Le super-pouvoir discret de l'adaptabilité
Il existe un type particulier de confiance qui ne vient pas du fait de savoir exactement ce qui va se passer, mais de la confiance en soi pour trouver la solution le moment venu.
J'ai beaucoup réfléchi à cela ces derniers temps, alors que je vois le monde changer sous nos yeux avec une régularité croissante. Tremblements économiques, bouleversements technologiques, industries qui se transforment du jour au lendemain. L'ancien modèle consistant à maîtriser une compétence, gravir les échelons et prendre sa retraite avec une montre en or semble désormais appartenir au passé.
Qu'est-ce qui survit à la place ? L'adaptabilité. Pas celle qui suit aveuglément toutes les tendances, mais celle qui permet de se réajuster lorsque les circonstances l'exigent.
Considérez ce que cela signifie concrètement. C'est le professionnel du marketing qui a passé des décennies dans le secteur des biens de grande consommation à apprendre à traduire cette expertise en récits vidéo pour des clients B2B. C'est l'employé de commerce qui reconnaît que ses compétences en matière d'expérience client se transfèrent à merveille dans la coordination des soins de santé. C'est le parent qui découvre que la gestion d'un foyer en période de crise permet de développer exactement les compétences en gestion de projet dont les employeurs ont désespérément besoin.
Une personne adaptable pose des questions différentes. Elle ne se demande pas « à quoi ai-je été formé ? », mais « quel problème faut-il résoudre et comment puis-je mettre mon expérience à profit pour y parvenir ? ». Ce changement de perspective change tout.
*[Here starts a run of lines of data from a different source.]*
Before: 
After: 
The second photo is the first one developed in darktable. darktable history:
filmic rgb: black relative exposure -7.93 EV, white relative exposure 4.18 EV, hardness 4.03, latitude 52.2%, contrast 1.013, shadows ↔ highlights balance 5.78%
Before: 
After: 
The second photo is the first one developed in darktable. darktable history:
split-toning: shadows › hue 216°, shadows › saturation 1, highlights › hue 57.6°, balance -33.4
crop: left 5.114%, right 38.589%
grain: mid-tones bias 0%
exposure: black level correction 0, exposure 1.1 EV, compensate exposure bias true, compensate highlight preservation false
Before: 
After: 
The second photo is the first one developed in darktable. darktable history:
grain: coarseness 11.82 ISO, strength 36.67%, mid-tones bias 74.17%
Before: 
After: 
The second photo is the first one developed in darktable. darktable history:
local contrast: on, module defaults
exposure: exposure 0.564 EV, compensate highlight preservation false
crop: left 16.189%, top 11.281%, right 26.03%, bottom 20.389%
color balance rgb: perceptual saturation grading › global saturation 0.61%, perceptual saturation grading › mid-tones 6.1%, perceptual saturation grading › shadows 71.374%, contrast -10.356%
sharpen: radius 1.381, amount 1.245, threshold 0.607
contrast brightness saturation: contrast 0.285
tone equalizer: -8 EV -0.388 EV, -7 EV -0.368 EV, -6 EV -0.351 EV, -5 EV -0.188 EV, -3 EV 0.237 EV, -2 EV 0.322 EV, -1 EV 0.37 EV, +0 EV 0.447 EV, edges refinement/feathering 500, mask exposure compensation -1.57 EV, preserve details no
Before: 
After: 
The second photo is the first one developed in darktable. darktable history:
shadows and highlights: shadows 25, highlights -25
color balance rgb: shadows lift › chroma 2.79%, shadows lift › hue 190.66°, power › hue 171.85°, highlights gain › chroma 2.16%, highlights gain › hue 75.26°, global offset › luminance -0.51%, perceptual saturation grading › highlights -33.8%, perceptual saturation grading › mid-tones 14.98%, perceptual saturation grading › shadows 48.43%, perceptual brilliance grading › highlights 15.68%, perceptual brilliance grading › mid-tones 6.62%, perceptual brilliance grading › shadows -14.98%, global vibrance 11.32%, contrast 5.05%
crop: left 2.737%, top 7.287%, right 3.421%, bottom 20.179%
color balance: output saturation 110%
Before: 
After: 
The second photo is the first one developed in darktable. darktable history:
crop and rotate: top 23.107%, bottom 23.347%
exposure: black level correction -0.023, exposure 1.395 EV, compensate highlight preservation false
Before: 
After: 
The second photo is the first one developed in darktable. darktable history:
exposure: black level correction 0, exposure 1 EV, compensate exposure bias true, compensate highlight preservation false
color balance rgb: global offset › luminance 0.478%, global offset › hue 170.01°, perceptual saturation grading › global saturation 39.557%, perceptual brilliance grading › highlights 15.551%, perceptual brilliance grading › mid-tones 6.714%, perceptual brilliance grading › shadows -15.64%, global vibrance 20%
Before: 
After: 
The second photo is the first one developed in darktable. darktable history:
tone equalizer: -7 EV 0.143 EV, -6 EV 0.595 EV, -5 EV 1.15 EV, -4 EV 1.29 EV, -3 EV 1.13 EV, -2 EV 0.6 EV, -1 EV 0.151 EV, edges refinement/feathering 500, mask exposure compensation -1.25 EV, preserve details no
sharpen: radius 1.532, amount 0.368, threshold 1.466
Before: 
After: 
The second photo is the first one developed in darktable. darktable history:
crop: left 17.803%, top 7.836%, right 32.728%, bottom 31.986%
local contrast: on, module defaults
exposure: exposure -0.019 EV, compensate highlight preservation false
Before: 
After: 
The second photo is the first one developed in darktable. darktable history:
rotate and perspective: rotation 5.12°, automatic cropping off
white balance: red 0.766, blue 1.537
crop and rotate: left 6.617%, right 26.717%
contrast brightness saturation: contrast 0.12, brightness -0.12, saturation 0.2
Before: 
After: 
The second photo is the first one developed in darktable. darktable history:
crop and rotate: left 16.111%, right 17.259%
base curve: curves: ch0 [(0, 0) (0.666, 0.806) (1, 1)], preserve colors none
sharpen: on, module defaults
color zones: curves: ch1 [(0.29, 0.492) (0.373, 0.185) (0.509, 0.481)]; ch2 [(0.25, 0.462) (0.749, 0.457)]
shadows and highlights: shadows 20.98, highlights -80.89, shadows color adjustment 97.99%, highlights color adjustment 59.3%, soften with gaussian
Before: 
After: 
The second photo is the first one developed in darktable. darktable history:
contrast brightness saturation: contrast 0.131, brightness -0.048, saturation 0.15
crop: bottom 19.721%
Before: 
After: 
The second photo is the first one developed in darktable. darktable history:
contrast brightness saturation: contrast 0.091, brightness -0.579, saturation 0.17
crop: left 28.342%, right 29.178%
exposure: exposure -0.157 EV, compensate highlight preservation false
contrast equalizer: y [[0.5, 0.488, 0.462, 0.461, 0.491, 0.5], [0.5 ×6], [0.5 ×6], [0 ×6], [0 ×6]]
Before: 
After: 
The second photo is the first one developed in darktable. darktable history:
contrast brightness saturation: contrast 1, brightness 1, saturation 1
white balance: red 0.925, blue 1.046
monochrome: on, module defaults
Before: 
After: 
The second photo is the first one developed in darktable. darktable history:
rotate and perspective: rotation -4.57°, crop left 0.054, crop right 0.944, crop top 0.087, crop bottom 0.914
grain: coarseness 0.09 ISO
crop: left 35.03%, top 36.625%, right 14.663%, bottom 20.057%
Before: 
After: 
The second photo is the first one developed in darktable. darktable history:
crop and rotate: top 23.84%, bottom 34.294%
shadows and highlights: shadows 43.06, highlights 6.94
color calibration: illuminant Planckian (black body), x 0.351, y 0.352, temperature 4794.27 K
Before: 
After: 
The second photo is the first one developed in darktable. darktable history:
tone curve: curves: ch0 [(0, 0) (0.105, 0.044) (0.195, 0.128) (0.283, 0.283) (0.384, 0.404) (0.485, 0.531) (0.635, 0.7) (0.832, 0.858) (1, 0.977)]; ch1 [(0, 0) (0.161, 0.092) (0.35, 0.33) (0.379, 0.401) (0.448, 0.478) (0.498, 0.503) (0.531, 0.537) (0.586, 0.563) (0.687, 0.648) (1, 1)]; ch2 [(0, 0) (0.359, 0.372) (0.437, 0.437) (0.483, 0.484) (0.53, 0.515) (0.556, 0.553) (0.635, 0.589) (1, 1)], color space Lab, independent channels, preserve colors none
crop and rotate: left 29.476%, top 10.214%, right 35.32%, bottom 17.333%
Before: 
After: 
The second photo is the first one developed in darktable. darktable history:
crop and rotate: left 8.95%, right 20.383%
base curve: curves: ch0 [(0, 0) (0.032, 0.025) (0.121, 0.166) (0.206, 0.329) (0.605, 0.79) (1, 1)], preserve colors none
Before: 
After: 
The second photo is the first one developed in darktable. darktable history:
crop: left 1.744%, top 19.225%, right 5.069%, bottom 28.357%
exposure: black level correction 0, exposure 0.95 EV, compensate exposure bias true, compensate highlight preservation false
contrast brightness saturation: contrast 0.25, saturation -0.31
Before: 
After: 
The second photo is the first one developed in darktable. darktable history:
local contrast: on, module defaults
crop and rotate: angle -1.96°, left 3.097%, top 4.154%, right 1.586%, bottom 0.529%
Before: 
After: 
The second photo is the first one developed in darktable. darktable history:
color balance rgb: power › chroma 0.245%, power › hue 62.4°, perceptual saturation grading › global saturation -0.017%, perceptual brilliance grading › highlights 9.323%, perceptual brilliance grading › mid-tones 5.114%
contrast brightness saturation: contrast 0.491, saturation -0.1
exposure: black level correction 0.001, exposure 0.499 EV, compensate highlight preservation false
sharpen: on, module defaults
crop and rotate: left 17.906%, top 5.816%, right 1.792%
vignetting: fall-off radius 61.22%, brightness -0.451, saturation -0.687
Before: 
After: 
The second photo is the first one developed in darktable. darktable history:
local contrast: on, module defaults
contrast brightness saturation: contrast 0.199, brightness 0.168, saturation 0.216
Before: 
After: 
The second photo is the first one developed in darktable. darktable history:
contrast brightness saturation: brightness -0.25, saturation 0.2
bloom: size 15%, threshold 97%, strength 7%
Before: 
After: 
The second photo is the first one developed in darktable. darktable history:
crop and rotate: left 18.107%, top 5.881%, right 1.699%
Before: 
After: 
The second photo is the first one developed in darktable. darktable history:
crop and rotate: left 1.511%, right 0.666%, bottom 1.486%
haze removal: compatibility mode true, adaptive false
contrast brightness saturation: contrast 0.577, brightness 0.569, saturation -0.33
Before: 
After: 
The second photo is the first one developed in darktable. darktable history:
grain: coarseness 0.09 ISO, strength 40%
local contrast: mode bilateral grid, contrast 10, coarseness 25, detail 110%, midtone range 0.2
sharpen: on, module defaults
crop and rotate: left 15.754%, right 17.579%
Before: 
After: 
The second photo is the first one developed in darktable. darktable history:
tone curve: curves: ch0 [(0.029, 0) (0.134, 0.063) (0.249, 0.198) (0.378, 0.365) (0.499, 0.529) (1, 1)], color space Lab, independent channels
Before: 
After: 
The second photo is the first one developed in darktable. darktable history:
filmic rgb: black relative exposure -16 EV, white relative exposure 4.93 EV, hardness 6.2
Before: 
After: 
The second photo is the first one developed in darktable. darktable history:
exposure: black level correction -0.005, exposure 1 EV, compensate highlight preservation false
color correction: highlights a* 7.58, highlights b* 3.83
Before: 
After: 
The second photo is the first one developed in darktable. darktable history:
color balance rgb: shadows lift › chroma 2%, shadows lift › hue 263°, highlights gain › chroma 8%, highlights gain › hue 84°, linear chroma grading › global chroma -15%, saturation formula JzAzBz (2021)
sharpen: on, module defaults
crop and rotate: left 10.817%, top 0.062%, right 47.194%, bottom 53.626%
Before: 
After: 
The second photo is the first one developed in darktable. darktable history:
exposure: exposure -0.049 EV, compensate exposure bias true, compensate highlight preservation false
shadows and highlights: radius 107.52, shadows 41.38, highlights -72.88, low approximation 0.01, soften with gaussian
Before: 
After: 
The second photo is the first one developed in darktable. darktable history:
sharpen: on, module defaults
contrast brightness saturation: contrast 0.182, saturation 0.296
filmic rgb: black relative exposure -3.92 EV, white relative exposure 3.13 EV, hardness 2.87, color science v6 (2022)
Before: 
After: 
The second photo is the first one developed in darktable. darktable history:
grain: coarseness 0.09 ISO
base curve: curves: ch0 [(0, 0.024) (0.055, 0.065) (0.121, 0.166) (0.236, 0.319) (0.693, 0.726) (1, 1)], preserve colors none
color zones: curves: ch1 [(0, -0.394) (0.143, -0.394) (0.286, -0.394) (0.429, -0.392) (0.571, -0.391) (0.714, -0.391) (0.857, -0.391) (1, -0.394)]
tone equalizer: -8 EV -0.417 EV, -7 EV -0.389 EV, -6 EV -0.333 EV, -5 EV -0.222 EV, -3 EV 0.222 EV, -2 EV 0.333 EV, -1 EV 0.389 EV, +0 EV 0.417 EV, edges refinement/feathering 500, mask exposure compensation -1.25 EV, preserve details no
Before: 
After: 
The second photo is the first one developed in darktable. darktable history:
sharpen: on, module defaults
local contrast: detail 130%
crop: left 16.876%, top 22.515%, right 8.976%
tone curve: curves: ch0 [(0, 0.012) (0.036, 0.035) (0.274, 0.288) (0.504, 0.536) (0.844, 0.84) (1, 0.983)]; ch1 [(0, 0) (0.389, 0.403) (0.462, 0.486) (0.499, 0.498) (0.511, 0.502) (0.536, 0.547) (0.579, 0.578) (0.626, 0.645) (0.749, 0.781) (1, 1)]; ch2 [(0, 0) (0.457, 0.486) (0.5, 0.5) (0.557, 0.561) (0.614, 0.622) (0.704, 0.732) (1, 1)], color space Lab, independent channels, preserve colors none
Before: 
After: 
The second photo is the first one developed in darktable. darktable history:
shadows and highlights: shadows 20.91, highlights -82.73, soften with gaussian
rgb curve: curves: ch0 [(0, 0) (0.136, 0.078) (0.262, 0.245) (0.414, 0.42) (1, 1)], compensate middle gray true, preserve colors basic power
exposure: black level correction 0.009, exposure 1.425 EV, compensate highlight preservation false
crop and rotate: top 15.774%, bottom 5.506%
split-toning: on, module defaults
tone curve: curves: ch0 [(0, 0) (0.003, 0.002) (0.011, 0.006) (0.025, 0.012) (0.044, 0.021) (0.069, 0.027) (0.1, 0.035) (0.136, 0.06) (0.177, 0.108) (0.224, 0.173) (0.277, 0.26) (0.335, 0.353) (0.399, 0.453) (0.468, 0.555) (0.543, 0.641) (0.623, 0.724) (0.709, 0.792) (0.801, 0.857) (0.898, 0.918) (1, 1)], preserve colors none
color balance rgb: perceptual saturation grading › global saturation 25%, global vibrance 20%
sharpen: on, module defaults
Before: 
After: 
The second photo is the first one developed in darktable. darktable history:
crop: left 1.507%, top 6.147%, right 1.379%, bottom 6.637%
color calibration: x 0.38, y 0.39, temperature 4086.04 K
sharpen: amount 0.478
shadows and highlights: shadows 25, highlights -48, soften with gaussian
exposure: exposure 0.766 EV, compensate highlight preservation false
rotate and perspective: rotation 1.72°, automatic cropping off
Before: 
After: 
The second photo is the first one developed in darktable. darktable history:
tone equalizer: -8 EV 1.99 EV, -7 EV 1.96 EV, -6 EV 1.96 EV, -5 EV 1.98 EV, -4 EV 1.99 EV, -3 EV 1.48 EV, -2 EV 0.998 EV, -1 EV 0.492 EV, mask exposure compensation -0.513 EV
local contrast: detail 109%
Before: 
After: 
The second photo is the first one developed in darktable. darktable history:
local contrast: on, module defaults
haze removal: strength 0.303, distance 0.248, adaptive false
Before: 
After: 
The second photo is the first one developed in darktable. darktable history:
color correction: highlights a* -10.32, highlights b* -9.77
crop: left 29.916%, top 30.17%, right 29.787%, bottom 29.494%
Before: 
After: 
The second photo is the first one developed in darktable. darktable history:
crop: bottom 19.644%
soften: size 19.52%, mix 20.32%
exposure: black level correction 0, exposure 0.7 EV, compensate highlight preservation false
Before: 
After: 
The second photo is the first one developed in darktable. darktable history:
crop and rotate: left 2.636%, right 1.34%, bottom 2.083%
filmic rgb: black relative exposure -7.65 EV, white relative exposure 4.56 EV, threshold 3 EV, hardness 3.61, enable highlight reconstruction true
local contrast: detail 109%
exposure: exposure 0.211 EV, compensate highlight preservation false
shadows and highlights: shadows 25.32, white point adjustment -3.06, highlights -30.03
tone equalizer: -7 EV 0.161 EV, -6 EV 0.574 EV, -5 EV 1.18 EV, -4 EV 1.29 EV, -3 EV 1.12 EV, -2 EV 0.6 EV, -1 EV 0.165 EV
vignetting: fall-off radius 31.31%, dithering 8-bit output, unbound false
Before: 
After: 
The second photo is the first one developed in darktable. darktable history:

Mais voici ce qui est souvent oublié dans les discussions sur l'adaptabilité : il ne s'agit pas d'abandonner qui vous êtes. La forme la plus puissante de cette compétence consiste à transposer vos compétences fondamentales dans un nouveau domaine tout en restant ouvert à ce que ce domaine peut vous apprendre. Votre esprit analytique, votre capacité à établir des liens avec les gens, votre talent pour repérer les schémas récurrents. Ces compétences ne perdent pas leur valeur lorsque les industries évoluent. Elles ont simplement besoin de nouvelles applications.
L'avantage en termes de survie provient de cette alliance entre continuité et flexibilité. Vous apportez votre sagesse accumulée. Vous restez curieux de savoir ce qui a changé.
Concrètement, les personnes adaptables ont tendance à partager certaines habitudes. Elles s'informent sur des domaines qui ne relèvent pas directement de leur champ d'activité. Elles entretiennent des relations avec des personnes qui pensent différemment d'elles. Elles considèrent les revers comme des données plutôt que comme des verdicts. Et surtout, elles ont appris à accepter l'inconfort. Elles ne le recherchent pas pour le plaisir, mais le reconnaissent comme le compagnon naturel de la croissance.
Le monde récompense cela aujourd'hui plus que jamais. Les entreprises ont besoin de personnes capables de gérer l'ambiguïté. Les familles ont besoin de membres capables de s'adapter lorsque les plans tombent à l'eau. Les communautés ont besoin de citoyens capables de s'engager dans la complexité plutôt que de se replier dans la rigidité.
Et il y a autre chose, quelque chose de plus difficile à mesurer mais tout aussi réel : l'adaptabilité génère une certaine forme de paix. Lorsque vous avez confiance en votre capacité à vous adapter, vous n'avez plus besoin de contrôler chaque variable. Vous pouvez garder vos projets ouverts, poursuivre vos objectifs avec sérieux et rester véritablement ouvert à la possibilité que le chemin emprunté soit différent de ce que vous aviez imaginé.
Ce n'est pas de la résignation. C'est de la résilience sous une apparence confortable.
La question n'est pas de savoir si le monde continuera à changer. Il changera, probablement plus vite que nous ne le pensons. La question est de savoir si nous considérerons ces changements comme des menaces à craindre ou comme des invitations à montrer ce dont nous sommes réellement capables.
Je parie sur les personnes qui ont cultivé leur capacité d'adaptation non pas comme un mécanisme de survie, mais comme un mode de vie. Elles ne se contentent pas de survivre. Elles découvrent que flexibilité et détermination peuvent coexister, que se réinventer ne signifie pas renoncer à ses valeurs, et que la version la plus intéressante de leur vie est peut-être celle qu'elles n'ont pas encore planifiée.